Death of a President has stirred a hornet’s nest even as it has bagged the critics’ prize at the just-concluded 31st Toronto International Film Festival (TIFF).

Kirk Honeycutt of Hollywood Reporter has dubbed the fictional documentary’s brazen blend of fact and fiction “morally dubious”, arguing that it might end up strengthening the very forces that it rails against. But TIFF’s Fipresci jury, headed by veteran German critic Klaus Eder, has lauded the film “for the audacity with which it distorts reality to reveal a larger truth”.

Death of a President revolves around the killing of the President by a lone gunman.

Death of a President

telescopes itself two years into the future to try and imagine what might happen if President Bush were to be assassinated. It revolves around the killing of the President by a lone gunman. Using a news documentary style, Range’s film revolves around an investigation into the assassination. It uses real news footage and blends it with fictional passages to put together a provocative, highly original analysis of the current state of the world.

Throughout the film, we hear the testimonies of all those involved in the horrific act of terrorism, either as witnesses, perpetrators or official custodians of the President. Among these people are protestors outside a Chicago hotel on that fateful day, FBI agents, Secret Service functionaries who failed in their duty, and a slew of suspects and their families.

Death of a President presents a powerful critique of an administration that seems destined to plot its own demise.

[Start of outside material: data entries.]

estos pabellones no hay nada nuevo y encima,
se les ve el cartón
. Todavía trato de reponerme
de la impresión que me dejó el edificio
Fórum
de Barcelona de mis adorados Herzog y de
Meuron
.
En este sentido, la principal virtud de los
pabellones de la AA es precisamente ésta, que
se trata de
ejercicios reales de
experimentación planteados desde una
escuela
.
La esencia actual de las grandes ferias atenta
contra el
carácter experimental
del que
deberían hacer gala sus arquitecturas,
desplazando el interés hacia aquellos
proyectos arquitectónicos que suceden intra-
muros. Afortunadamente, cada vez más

The film struck an instant chord at the Toronto festival, earning a standing ovation. At the same time, Range drew a fair amount of flak for his “tasteless” move to use a real-life political figure in a fictional assassination drama.

For Range, this style isn’t new. In 2003, he had made The Day Britain Stopped, in which he attempted to reveal what might happen if Britain’s transportation grid ever came to a complete standstill. But the leap from a inanimate transport system to a living President of the US is huge and would have taken a huge amount of creative gumption.

That is what is remarkable about the film. It goes where no documentary has ever gone before, for better or for worse. The style might be ethically questionable, but Range has insisted that his film is not really about the fictional assassination of President Bush. That act, he says, is only a starting point for a probe into the times we live in. But was it really essential to use a real-life politician to drive home the point?

Range has been quoted as saying that only by using a real political figure could he have articulated the film’s powerful message. A fictional figure would have diluted the impact.

Death of a President addresses a whole range of issues dogging the US today – mounting Xenophobia, the hidden costs of war, the fear psychosis that has led to the undermining of civil liberties, and the effects of a hyperactive media on society and government.

Range and other people associated with the film have reportedly received death threats from undisclosed quarters. But like it or lump it, those that are upset with the way the film has turned out will have to learn to live with it. Death of a President is here to stay. The world cannot ignore its central message.